During the blast_seeds the following data are cashed as files and passed into
blast_datatable(): output_table.txt (most recent updates from the
blast run), blast_seeds_passed_filter.txt (seed table that tracks the blast
status of seeds), unsampled_indices.txt (list of seed indices that need to
be blasted), too_many_ns.txt (tracks seeds that have been removed due to more
consecutive Ns in a sequence than are acceptable (see parameter wildcards),
blastdbcmd_failed.txt (tracks reads that are present in the seeds database,
but not the local blast database.

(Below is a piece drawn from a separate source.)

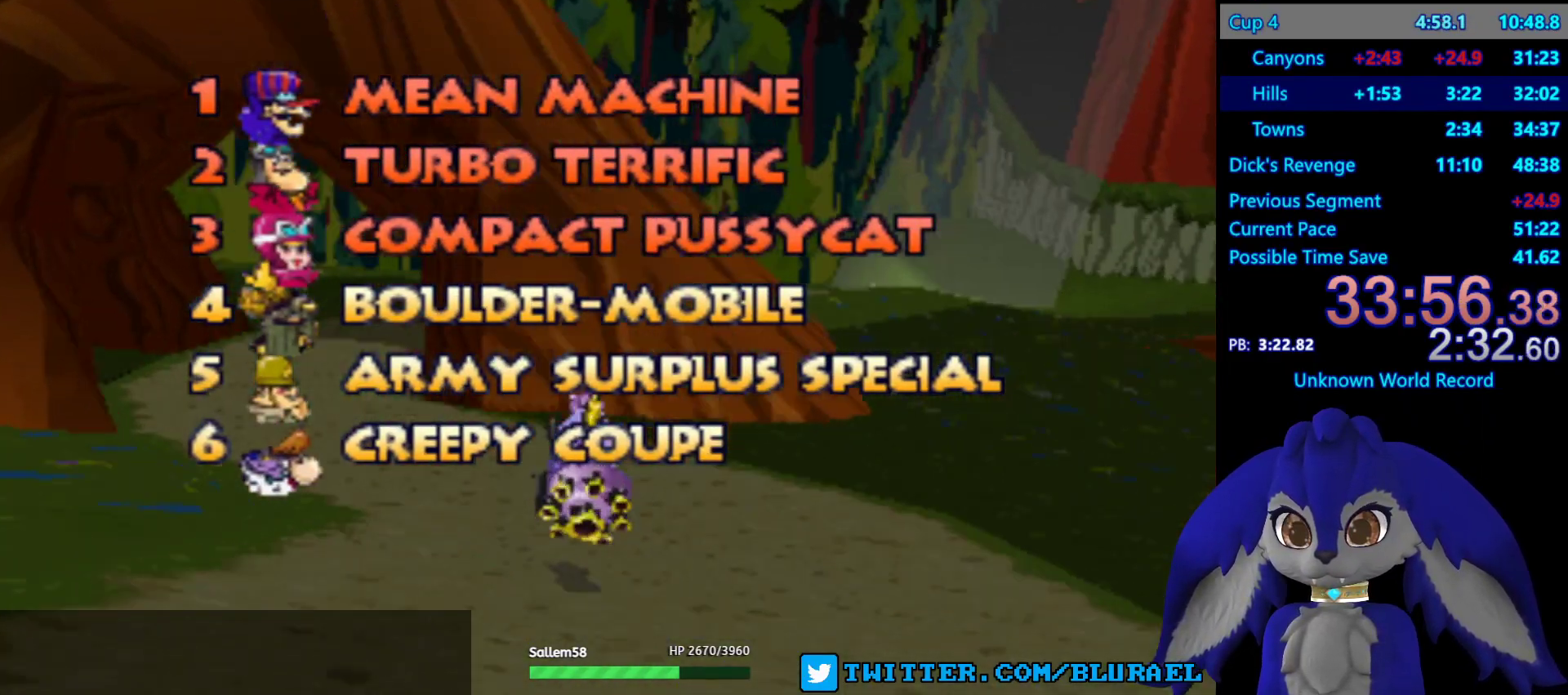
{"buttons": ["CROSS"], "left_stick": "center", "right_stick": "center", "events": [[50, "CROSS", "up"], [167, "CROSS", "down"], [233, "CROSS", "up"], [333, "CROSS", "down"], [400, "CROSS", "up"], [500, "CROSS", "down"]]}
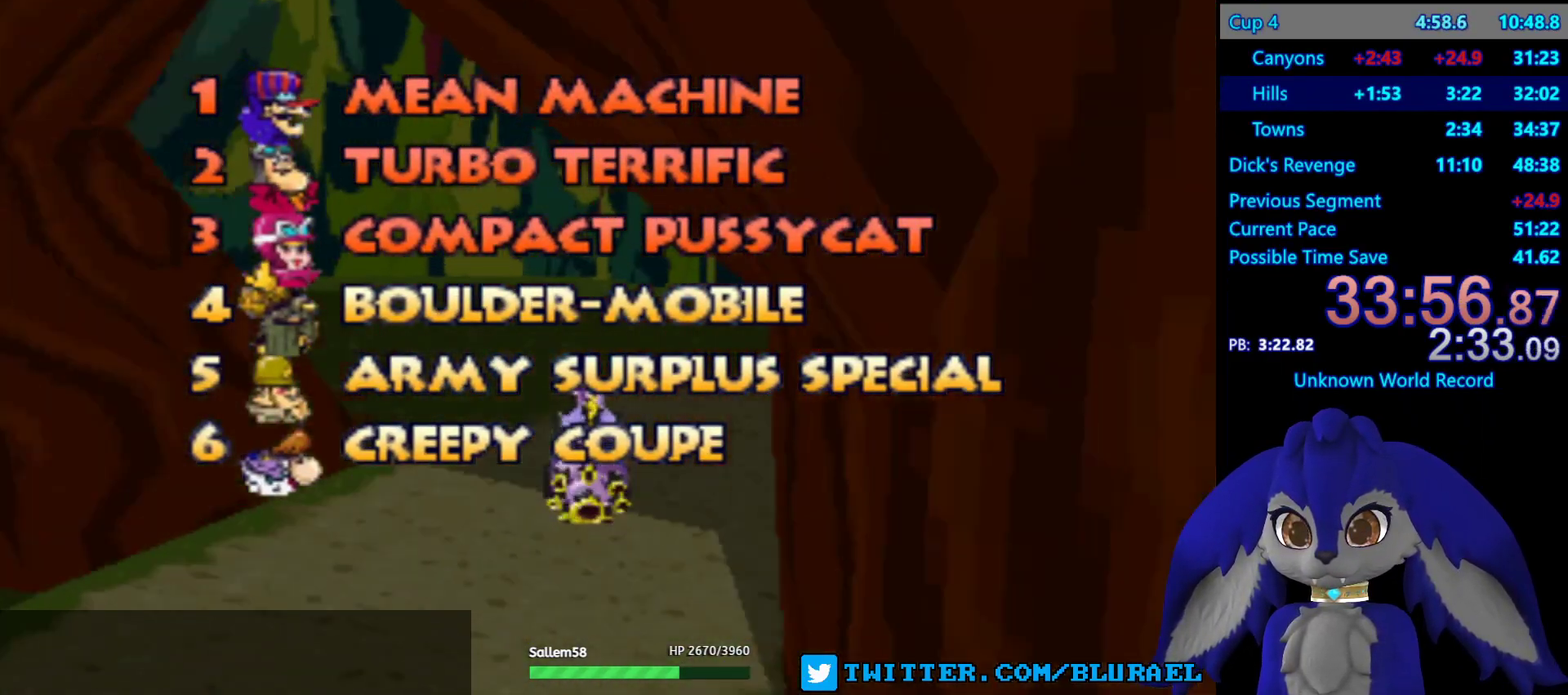
{"buttons": [], "left_stick": "center", "right_stick": "center", "events": [[67, "CROSS", "up"], [167, "CROSS", "down"], [250, "CROSS", "up"], [350, "CROSS", "down"], [417, "CROSS", "up"]]}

This is relevant for the results of
get_seeds_remote()), and lastly num_rounds.txt (tracks the number of
completed blast round for a given seed file).
The final output of blast_seeds, stored in blast_seeds_output, are the
following: summary.csv (blast output with appended taxonomy),
metabarcode_name_.fasta (contains the sequence for all accessions recovered
during the blast search), metabarcode_name.taxonomy (contains the taxonomy
for all accessions recovered during the blast search),
metabarcode_name_blast_seeds_summary_unique_taxonomic_rank_counts.txt
(provides a count of all unique instances within a taxonomic rank),
too_many_ns.txt (tracks seeds that have been removed due to more
consecutive Ns in a sequence than are acceptable (see parameter wildcards),
blastdbcmd_failed.txt (tracks reads that are present in the seeds database,
but not the local blast database. This is relevant for the results of
get_seeds_remote()).
seeds_output_path <- "/my/directory/12S_V5F1_remote_111122_modified_params/blast_seeds_output/summary.csv"
output_directory_path <- "/my/directory/12S_V5F1_remote_111122_modified_params"
metabarcode_name <- "12S_V5F1"
accession_taxa_sql_path <- "/my/directory/accessionTaxa.sql"
blast_db_path <- "/my/directory/ncbi_nt/nt"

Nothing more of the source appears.